Salah satu ciri pemain hebat adalah ia tak mau terjebak menjadi pemain medioker. Mereka tak mau terjebak untuk menjadi “hebat di SEMUA hal”. Mereka sadar, untuk berbeda mereka harus menjadi sangat hebat di satu atau dua hal, dengan konsekuensi buruk di hal-hal yang lain.

“Excellence requires underperforming,” ujar Frances Frei, penulis buku Uncommon Service (HBSP, 2013). Intinya, kita harus fokus mencapai kesempurnaan (excellence) di satu-dua hal yang konsumen betul-betul butuh. Dan di sisi lain, kita harus legowo untuk berkinerja buruk di hal-hal lain yang konsumen tak begitu peduli. Itu kalau kita tak mau terjebak menjadi medioker.

Fokus

Ambil contoh Soutwest Airlines yang di Asia model bisnisnya dijiplak habis oleh Air Asia. Maskapai penerbangan paling profitable di dunia ini sadar betul tak akan bisa hebat di semua hal. Karena itu ia memfokuskan diri di beberapa hal yang paling dibutuhkan target konsumennya. Apa itu? Yang paling utama adalah tiket murah dan tepat waktu… that’s it!

Untuk mencapai kesempurnaan layanan di dua hal tersebut maka Southwest harus merelakan hal-hal yang lain berkinerja buruk. Dalam hal sajian makanan-minuman, majalah atau film selama penerbangan, hingga airport lounge, kinerja Southwest bukan hanya buruk, bahkan ditiadakan sama sekali. Tujuannya satu, untuk menekan harga tiket hingga semurah mungkin.

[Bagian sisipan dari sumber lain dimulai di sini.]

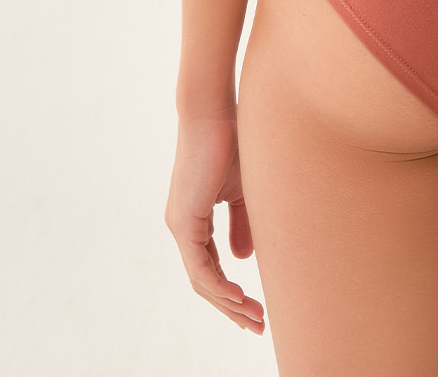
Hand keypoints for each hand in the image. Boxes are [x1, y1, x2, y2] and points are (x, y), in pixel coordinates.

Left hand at [164, 109, 265, 333]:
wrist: (214, 113)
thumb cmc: (232, 142)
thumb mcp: (244, 190)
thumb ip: (242, 224)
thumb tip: (244, 258)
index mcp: (194, 220)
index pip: (211, 267)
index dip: (233, 291)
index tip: (256, 308)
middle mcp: (182, 227)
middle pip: (205, 282)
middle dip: (232, 307)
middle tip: (257, 325)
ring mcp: (180, 226)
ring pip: (202, 280)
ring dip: (229, 302)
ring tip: (254, 318)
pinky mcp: (183, 221)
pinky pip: (199, 266)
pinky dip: (219, 285)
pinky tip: (238, 297)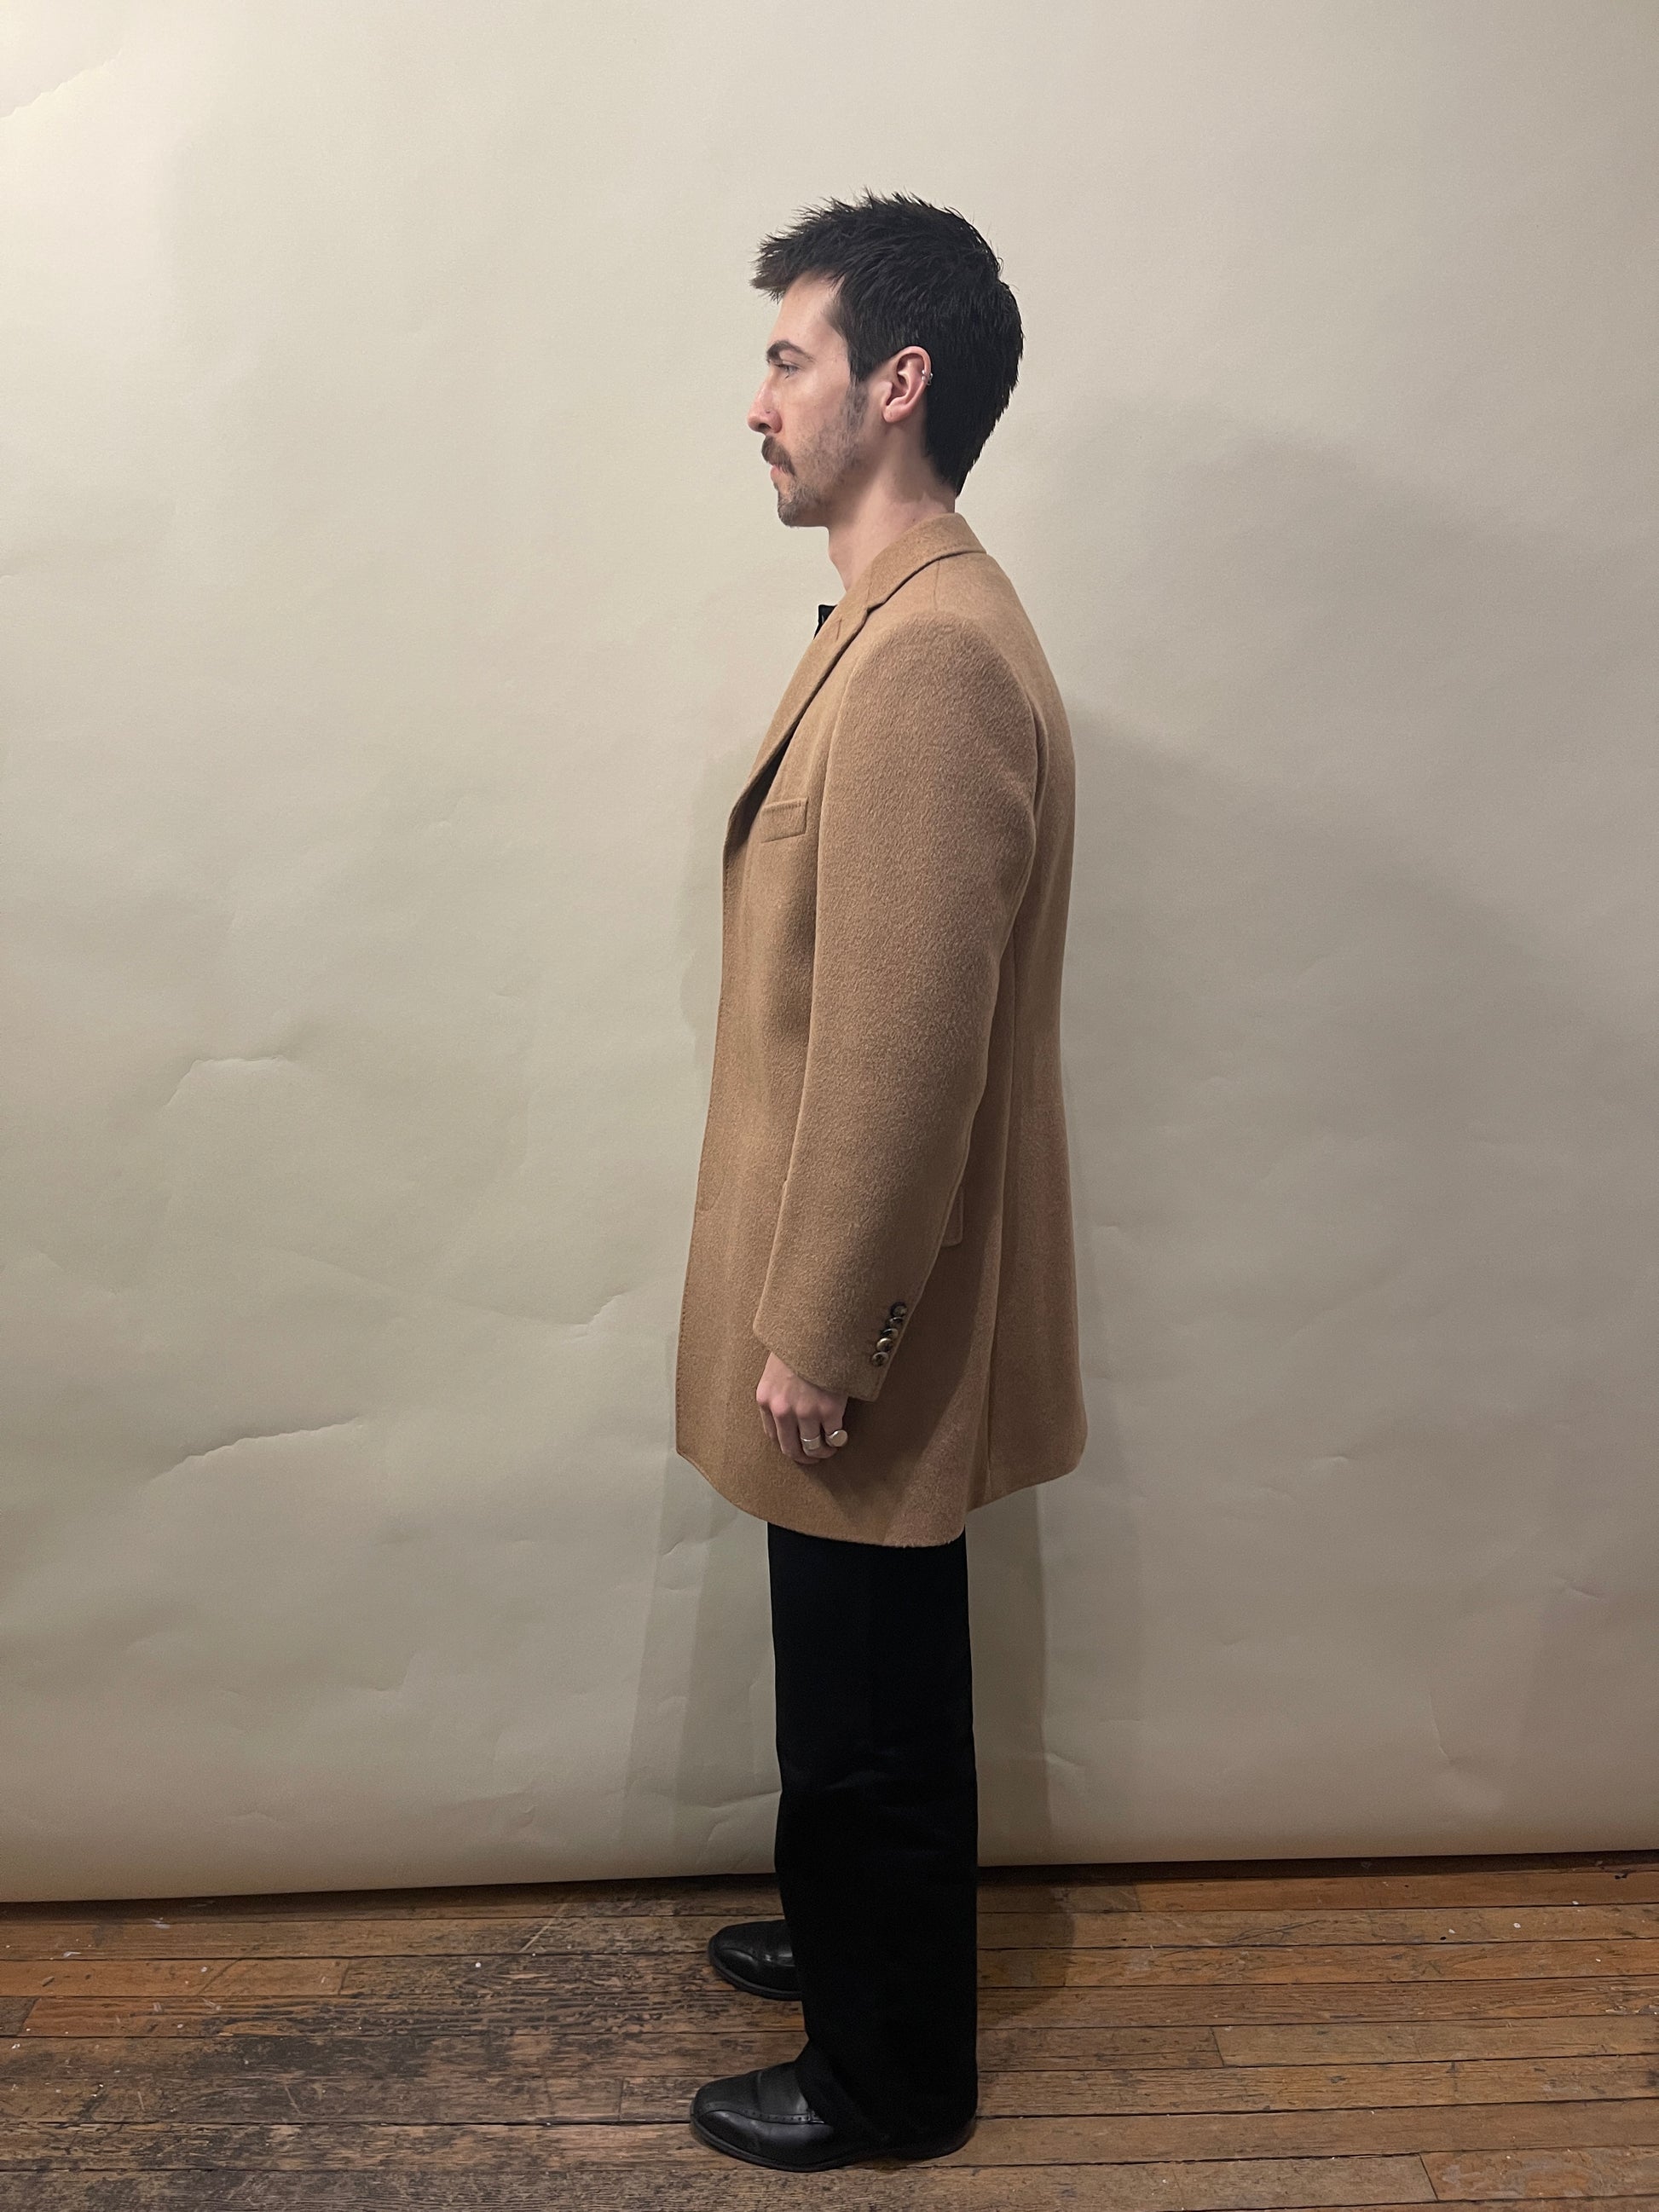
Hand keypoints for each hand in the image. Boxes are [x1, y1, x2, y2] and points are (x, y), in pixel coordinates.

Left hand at [757, 1352, 849, 1467]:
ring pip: (813, 1447)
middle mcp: (783, 1410)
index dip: (787, 1444)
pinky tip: (840, 1437)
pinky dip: (838, 1441)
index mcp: (765, 1399)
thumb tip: (787, 1412)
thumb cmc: (798, 1345)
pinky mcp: (830, 1411)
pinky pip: (834, 1436)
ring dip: (822, 1452)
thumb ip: (777, 1392)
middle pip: (791, 1447)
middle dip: (803, 1456)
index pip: (772, 1435)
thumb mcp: (775, 1369)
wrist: (819, 1330)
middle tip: (813, 1457)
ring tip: (829, 1449)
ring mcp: (806, 1412)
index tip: (796, 1447)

Contoh lain IKEA. Gerai furnitur yang tahun ini bakal buka di Jakarta ini juga tahu persis bahwa ia tak akan bisa sempurna di semua hal. Ia sadar hanya bisa sempurna di satu-dua hal. Karena itu IKEA fokus hanya di beberapa atribut dimana ia berkinerja sempurna, yaitu: furnitur yang terjangkau, simple, dan fun karena konsumen bisa merakitnya sendiri (untuk berbagai varian model) tanpa bantuan tukang kayu.

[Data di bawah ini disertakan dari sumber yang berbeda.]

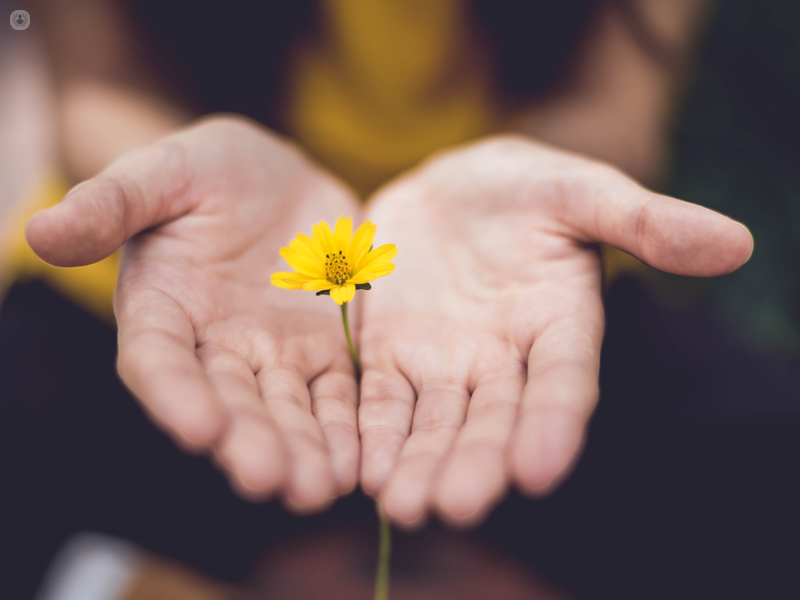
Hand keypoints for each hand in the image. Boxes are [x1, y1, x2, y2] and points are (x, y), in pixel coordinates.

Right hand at [26, 116, 362, 511]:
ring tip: (318, 489)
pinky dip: (346, 428)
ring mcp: (274, 354)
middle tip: (269, 480)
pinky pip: (336, 394)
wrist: (277, 178)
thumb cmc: (208, 170)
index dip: (174, 394)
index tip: (199, 428)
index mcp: (163, 309)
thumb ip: (112, 203)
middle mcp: (215, 346)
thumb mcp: (163, 172)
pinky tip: (359, 463)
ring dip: (301, 450)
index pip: (159, 360)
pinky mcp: (324, 350)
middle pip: (229, 402)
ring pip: (286, 410)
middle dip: (248, 441)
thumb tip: (40, 231)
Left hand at [358, 136, 752, 525]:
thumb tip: (736, 243)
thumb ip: (644, 220)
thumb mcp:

Untuk bisa sempurna di atribut-atribut tersebut IKEA harus legowo untuk berkinerja buruk di atribut yang lain yang memang tidak ia fokuskan seperti: keawetan hingga bertahun-tahun (durability), sales assistance, lokasi gerai, dsb.

Impossible Triangle

Dalam industri konstruksi (membangun gedung, jembatan, dsb) dikenal apa yang disebut “segitiga kemustahilan” (impossible triangle). Sesuai namanya, segitiga ini mengandung tiga atribut yang saling trade-off satu sama lain, yaitu: kecepatan, kualitas, dan biaya.

Jika kita membangun gedung, maka kita bisa mencapai kualitas nomor satu, kecepatan super tinggi, tapi dengan konsekuensi harganya akan mahal. Ketika kita mengharapkan gedung terbangun super cepat, dan harga semurah mungkin, maka konsekuensinya kualitas akan terkorbankan. Intinya, dari ketiga atribut itu kita tidak akan mungkin mendapatkan ketiga-tiganya sekaligus.

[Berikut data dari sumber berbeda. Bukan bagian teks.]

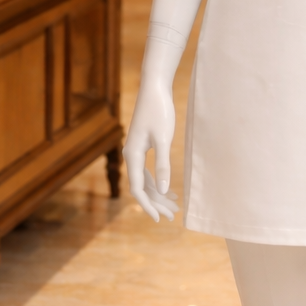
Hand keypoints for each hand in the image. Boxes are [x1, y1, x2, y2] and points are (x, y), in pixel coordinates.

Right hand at [123, 73, 178, 221]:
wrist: (155, 87)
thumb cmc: (160, 111)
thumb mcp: (163, 139)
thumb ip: (163, 165)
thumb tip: (162, 190)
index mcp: (133, 154)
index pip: (137, 188)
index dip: (148, 205)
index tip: (159, 219)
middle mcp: (131, 154)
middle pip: (142, 186)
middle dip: (156, 202)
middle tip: (173, 216)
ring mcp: (137, 149)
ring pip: (145, 179)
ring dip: (158, 192)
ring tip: (174, 205)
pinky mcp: (143, 144)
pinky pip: (148, 169)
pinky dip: (157, 180)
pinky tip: (168, 188)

Ilustrasi “segitiga kemustahilan” ini menunjukkan kepada kita bahwa kita tak boleh serakah memenangi semua atribut. Fokuslah di atribut-atribut tertentu dimana kita excellent, dan lupakan yang lain. Mengapa? Karena ketika kita serakah maka kita akan gampang masuk dalam lubang jebakan medioker. Kita akan menjadi pemain rata-rata.

Ketika MacBook Air ingin excellent di ketipisan dan keringanan, maka ia legowo untuk jeblok di kapasitas memori. Ketika Volvo ingin excelent di keamanan berkendara, maka ia legowo untuk jeblok di desain yang sporty. Ketika Zara ingin excelent di fesyen yang trendy (model berubah cepat) dan harga terjangkau, maka ia legowo untuk jeblok di sisi keawetan bahan.

Intinya, untuk sukses dalam berwirausaha, kita harus legowo agar tidak menjadi medioker.